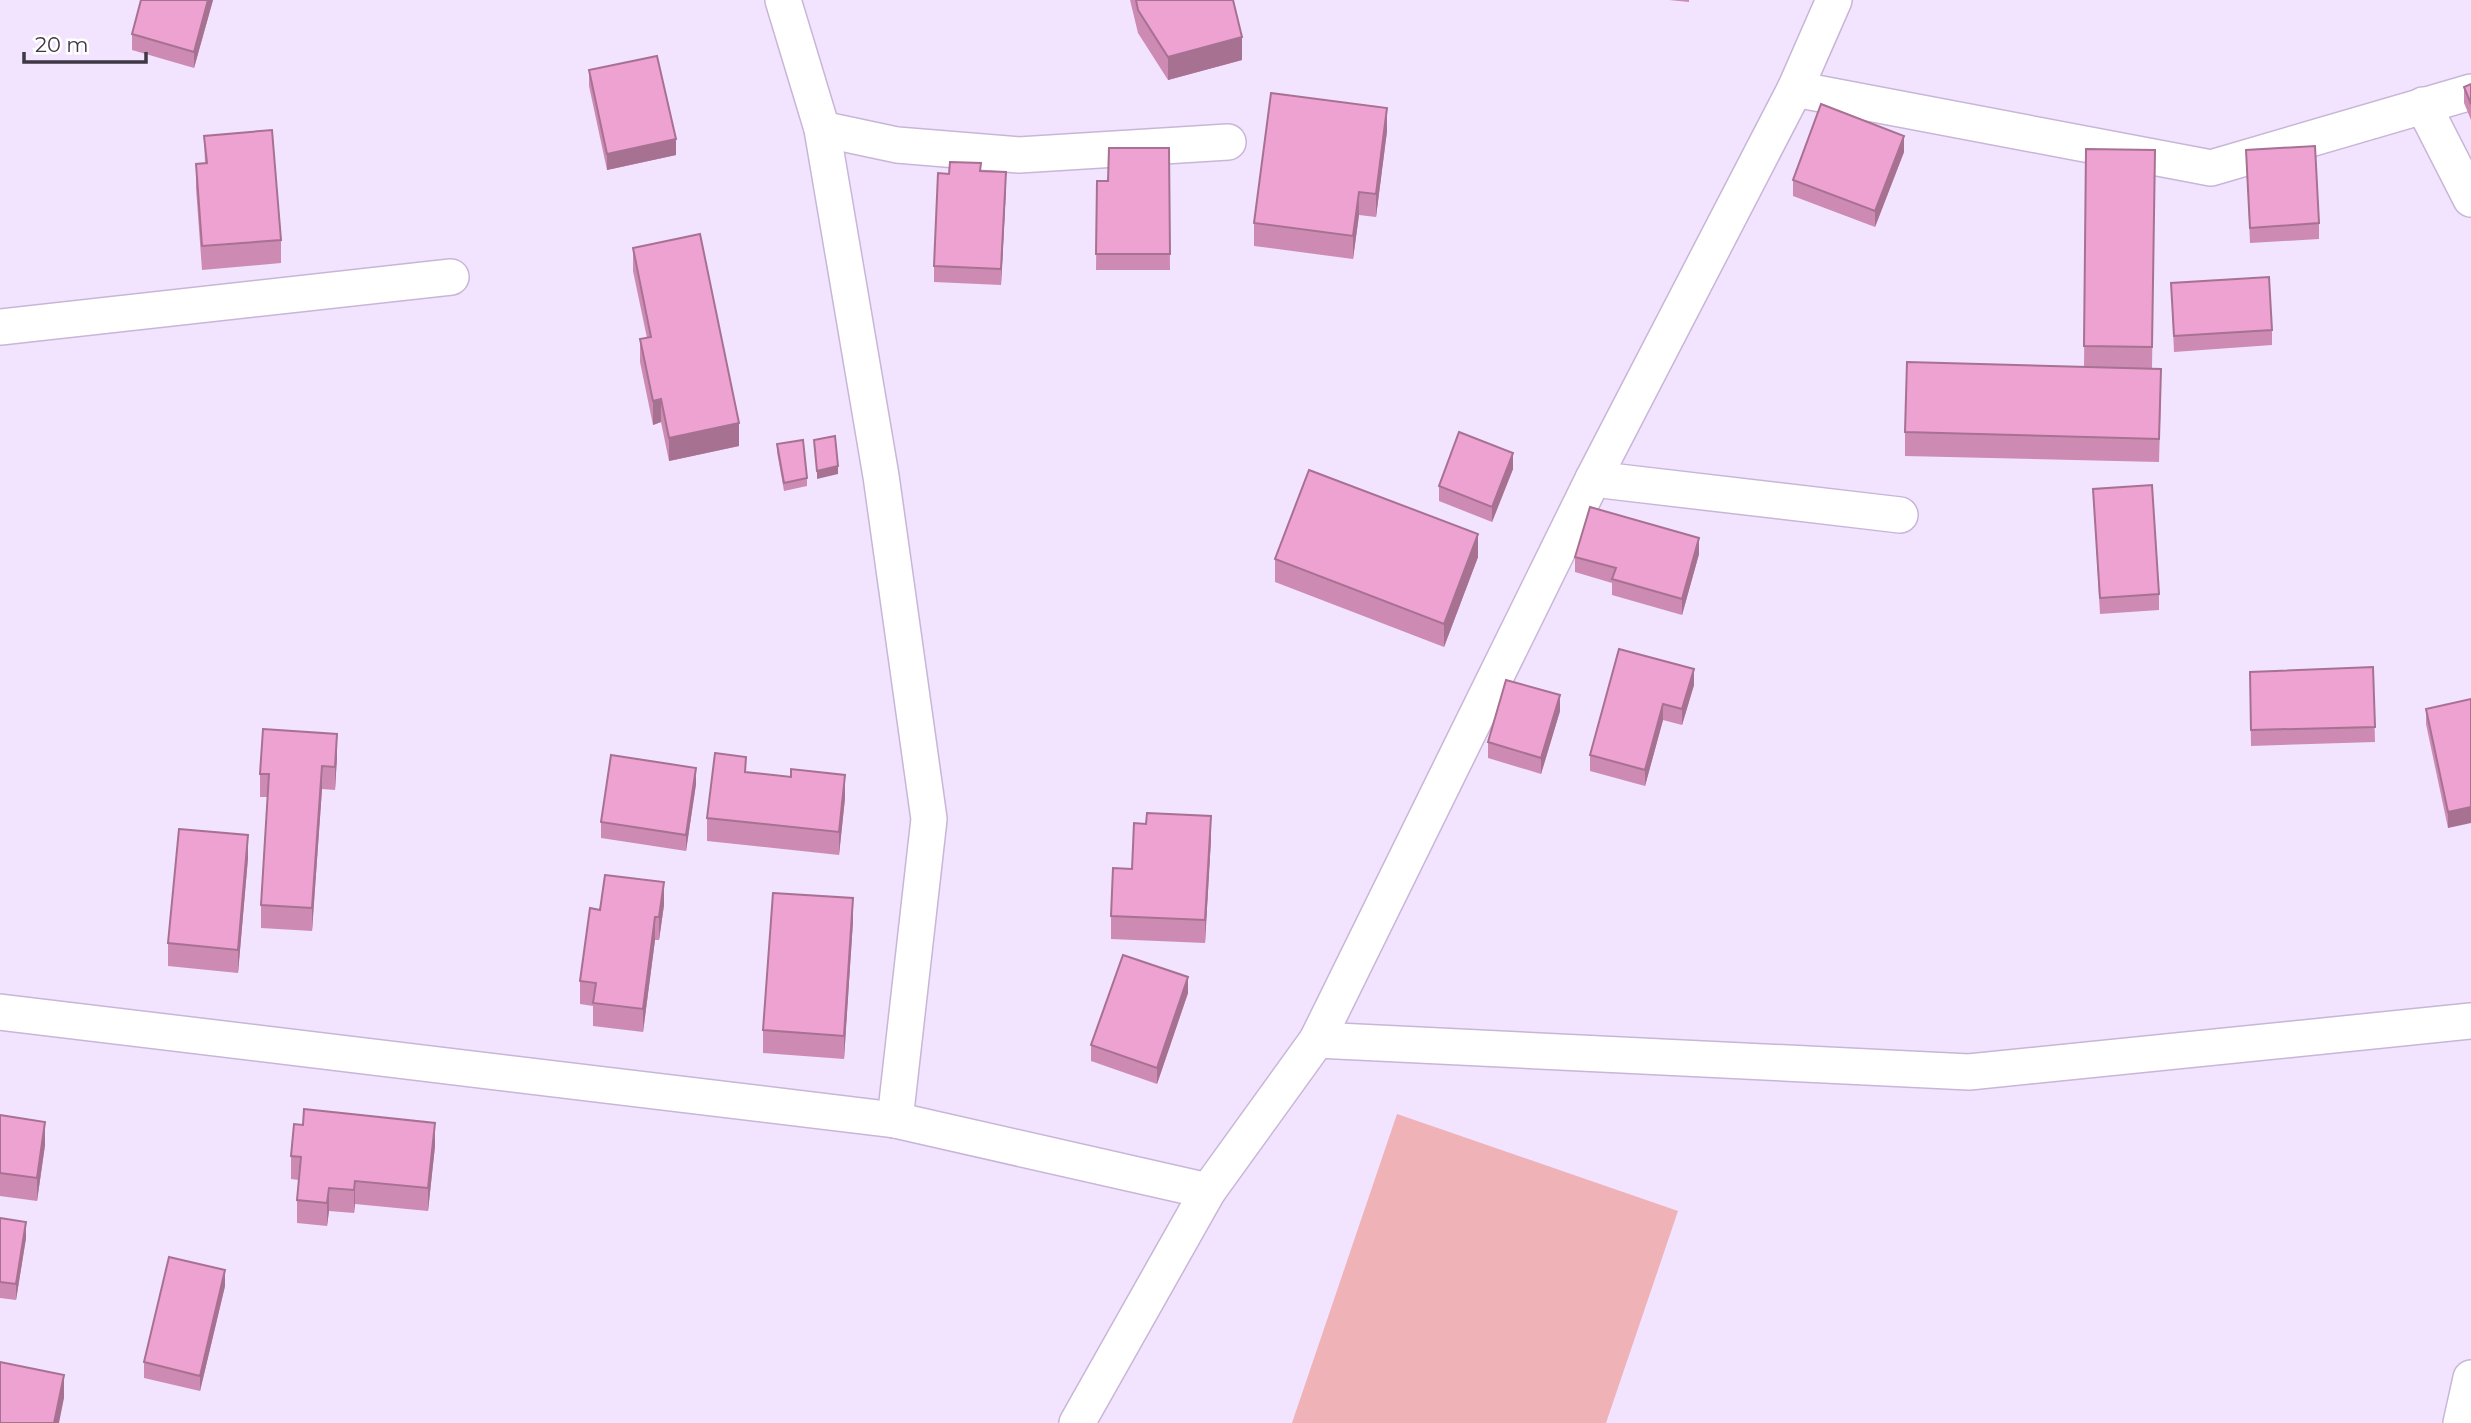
<svg xmlns="http://www.w3.org/2000/svg" width="2471" height="1423" font-family="Montserrat,sans-serif">
  <style>
    .green { fill: #efb2b7 }
    .lines { fill: none; stroke-linecap: round; stroke-linejoin: round }
    .minor-casing { stroke: #c8b6d7; stroke-width: 38 }
    .minor { stroke: #fff; stroke-width: 35 }
    .wall { fill: #cd8bb4 }
    .shaded-wall { fill: #a77192 }
    .building { fill: #eea2d1; stroke: #a77192; stroke-width: 2 }
  </style>
  <rect width="100%" height="100%" fill="#f2e3fe"/>
  <path class="green" d="M1397,1114l281,97 -72,212h-314z"/>
  <g class="lines">
    <g class="minor-casing">
      <g id="minor">
        <path d="M783,0l39,129 59,347 48,343 -34,301"/>
        <path d="M1795,89l416,79 260,-76"/>
        <path d="M2423,105l48,94"/>
        <path d="M822,129l75,16 122,10 209,-13"/>
        <path d="M0,327l451,-50"/>
        <path d="M1593,479l307,36"/>
        <path d="M0,1012l895,108 313,71"/>
        <path d="M1317,1040l652,32 502,-51"/>
        <path d="M1077,1423l131,-232 109,-151 276,-561 202,-390 39,-89"/>
        <path d="M2461,1423l10,-45"/>
      </g>
    </g>
    <use href="#minor" class="minor"/>
  </g>
  <g class="wall">
    <path d="M141,0h72l-19,68 -62,-18v-16z"/>
    <path d="M1130,0h103l9,60 -74,20 -30,-47z"/>
    <path d="M1669,0h20v2z"/>
    <path d="M589,70l87,85 -69,15 -18,-84z"/>
    <path d="M2471,84v36l-7,-17v-16z"/>
    <path d="M1387,131l-11,86 -17,-2 -6,44 -99,-13v-23z"/>
    <path d="M204,136l77,104v23l-79,7 -6,-82v-24h9z"/>
    <path d="M1169,148l1,122h-74l1,-89h11z"/>
    <path d="M2086,149l69,1 -3,219 9,23 -2,70 -254,-6v-24l179,-65z"/>
    <path d="M2246,150l73,73v16l-69,4z"/>
    <path d="M1904,152l-29,75 -82,-31v-16z"/>
    <path d="M981,171l25,17 -5,97 -67,-3v-16l15,-92z"/>
    <path d="M633,248l106,198 -70,15 -8,-39 -8,3 -13,-63v-23l7,-1 -14,-67z"/>
    <path d="M2171,283l101,47v15l-98,7z"/>
    <path d="M777,444l30,34v8l-23,5 -7,-39z"/>
    <path d="M1513,469l-21,53 -53,-21v-15z"/>
    <path d="M2093,489l66,105v16l-59,4z"/>
    <path d="M1699,554l-17,61 -70,-20v-12l-37,-11v-15z"/>
    <path d="M1478,557l-34,90 -169,-65v-23z"/>
    <path d="M1619,649l75,36 -12,40 -19,-5 -18,66 -55,-15v-16z"/>
    <path d="M2373,667l2,75 -124,4 -1,-74z"/>
    <path d="M2471,699l-23,129 -22,-104v-15z"/>
    <path d="M1560,711l-19,63 -53,-16v-16z"/>
    <path d="M337,757l-2,33 -13,-1 -10,142 -51,-3v-23l7,-108h-8v-23z"/>
    <path d="M746,772l99,26 -6,57 -132,-14v-23z"/>
    <path d="M696,784l-10,67 -85,-13v-16z"/>
    <path d="M1211,839l-6,104 -94,-4v-23l21,-47z"/>
    <path d="M248,858l-10,115 -70,-7v-23z"/>
    <path d="M664,905l-5,35h-4l-12,92 -50,-6v-20l-13,-2v-23l20,-71z"/>
    <path d="M853,921l-9,138 -81,-6v-23z"/>
    <path d="M1188,993l-31,91 -66,-23v-16z"/>
    <path d="M0,1115l45,30 -8,56 -37,-5z"/>
    <path d="M435,1146l-7,65 -73,-7 -1,9 -25,-2 -2,15 -30,-3v-23l2,-20 -8,-1v-23z"/>
    <path d="M0,1218l26,20 -10,62 -16,-2z"/>
    <path d="M225,1286l-25,105 -56,-13v-16z"/>
  </g>
  <g class="shaded-wall">
    <path d="M208,0h5l-19,68v-16z"/>
    <path d="M1242,37v23l-74,20v-23z"/>
    <path d="M1387,108v23l-11,86v-23z"/>
    <path d="M1904,136v16l-29,75v-16z"/>
    <path d="M676,139v16l-69,15v-16z"/>
    <path d="M1006,172v16l-5,97v-16z"/>
    <path d="M1359,192v23l-6,44v-23z"/>
    <path d="M661,399v23l-8,3v-24z"/>
    <path d="M739,423v23l-70,15v-23z"/>
    <path d="M1513,453v16l-21,53v-15z"/>
    <path d="M838,466v8l-21,5v-8z"/>
    <path d="M1478,534v23l-34,90v-23z"/>
    <path d="M1699,538v16l-17,61v-16z"/>
    <path d="M1694,669v16l-12,40v-16z"/>
    <path d="M1560,695v16l-19,63v-16z"/>
    <path d="M1663,704v16l-18,66v-16z"/>
    <path d="M337,734v23l-2,33v-23z"/>
    <path d="M322,766v23l-10,142v-23z"/>
    <path d="M696,768v16l-10,67v-16z"/>
    <path d="M845,775v23l-6,57v-23z"/>
    <path d="M2471,807v16l-23,5v-16z"/>
    <path d="M1211,816v23l-6,104v-23z"/>
    <path d="M248,835v23l-10,115v-23z"/>
    <path d="M664,882v23l-5,35v-23z"/>
    <path d="M853,898v23l-9,138v-23z"/>
    <path d="M655,917v23l-12,92v-23z"/>
    <path d="M1188,977v16l-31,91v-16z"/>
    <path d="M45,1122v23l-8,56v-23z"/>
    <path d="M435,1123v23l-7,65v-23z"/>
    <path d="M355,1181v23l-1,9v-23z"/>
    <path d="M329,1188v23l-2,15v-23z"/>
    <path d="M26,1222v16l-10,62v-16z"/>
    <path d="M225,1270v16l-25,105v-15z"/>
    <path d="M64,1375v23l-5,25h-5z"/>
  </g>
  <g class="building">
    <path d="M141,0h67l-14,52 -62,-18z"/>
    <path d="M1136,0h97l9,37 -74,20 -30,-47z"/>
    <path d="M657,56l19,83 -69,15 -18,-84z"/>
    <path d="M2471,84v20l-7,-17z"/>
    <path d="M1271,93l116,15 -11,86 -17,-2 -6,44 -99,-13z"/>
    <path d="M1821,104l83,32 -29,75 -82,-31z"/>
    <path d="M272,130l9,110 -79,6 -6,-82 11,-1 -3,-27z"/>
    <path d="M2315,146l4,77 -69,5 -4,-78z"/>
    <path d="M1109,148h60l1,106h-74l1,-73h11z"/>
    <path d="M2086,149l69,1 -3,197 -68,-1z"/>
    <path d="M950,162l31,1 -1,8 26,1 -5,97 -67,-3 4,-93 11,1z"/>
    <path d="M700,234l39,189 -70,15 -8,-39 -8,2 -13,-62 11,-2 -18,-89z"/>
    <path d="M2269,277l3,53 -98,6 -3,-53z"/>
    <path d="M1907,362l254,7 -2,70 -254,-7z"/>
    <path d="M1459,432l54,21 -21,54 -53,-21z"/>
    <path d="M835,436l3,30 -21,5 -3,-31z"/>
    <path d="M803,440l4,38 -23,5 -7,-39z"/>
    <path d="M1309,470l169,64 -34,90 -169,-65z"/>
    <path d="M2152,485l7,109 -59,4 -7,-109z"/>
    <path d="M1590,507l109,31 -17,61 -70,-20 4,-11 -41,-11z"/>
    <path d="M1619,649l75,20 -12,40 -19,-5 -18,66 -55,-15z"/>
    <path d="M2373,667l2,60 -124,3 -1,-58z"/>
    <path d="M1506,680l54,15 -19,63 -53,-16z"/>
    <path d="M2471,699v108l-23,5 -22,-103z"/>
    <path d="M263,729l74,5 -2,33 -13,-1 -10,142 -51,-3 8,-131h-9z"/>
    <path d="M715,753l31,4 -1,15 46,5v-8l54,6 -6,57 -132,-14z"/>
    <path d="M611,755l85,13 -10,67 -85,-13z"/>
    <path d="M1147,813l64,3 -6,104 -94,-4 2,-48 19,1 2,-46 12,1z"/>
    <path d="M179,829l69,6 -10,115 -70,-7z"/>
    <path d="M605,875l59,7 -5,35h-4l-12,92 -50,-6 3,-20 -16,-2 10,-73 10,2z"/>
    <path d="M773,893l80,5 -9,138 -81,-6z"/>
    <path d="M1123,955l65,22 -31,91 -66,-23z"/>
    <path d="M304,1109l131,14 -7,65 -73,-7 -1,9 -25,-2 -2,15 -30,-3 4,-43 -10,-1 3,-32 9,1z"/>
    <path d="M0,1115l45,7 -8,56 -37,-5z"/>
    <path d="M0,1218l26,4 -10,62 -16,-2z"/>
    <path d="M169,1257l56,13 -25,106 -56,-14z"/>
    <path d="M0,1362l64,13 -10,48h-54z"/>
  </g>
  <path d="M24 52v10h122v-10" fill="none" stroke="#3e3744" stroke-width="3.5"/>
  <text x="35" y="52" font-size="21" fill="#3e3744" stroke="#ffffff" stroke-width="5" paint-order="stroke">20 m</text>
</svg>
******
### Exercise prompt
Out of the preceding entries, pull every line containing the string "fill".

### Result of this exercise
    .green { fill: #efb2b7 }
    .lines { fill: none; stroke-linecap: round; stroke-linejoin: round }
    .wall { fill: #cd8bb4 }
    .shaded-wall { fill: #a77192 }
    .building { fill: #eea2d1; stroke: #a77192; stroke-width: 2 }
  <rect width="100%" height="100%" fill="#f2e3fe"/>
  <path d="M24 52v10h122v-10" fill="none" stroke="#3e3744" stroke-width="3.5"/>
  <text x="35" y="52" font-size="21" fill="#3e3744" stroke="#ffffff" stroke-width="5" paint-order="stroke">20 m</text>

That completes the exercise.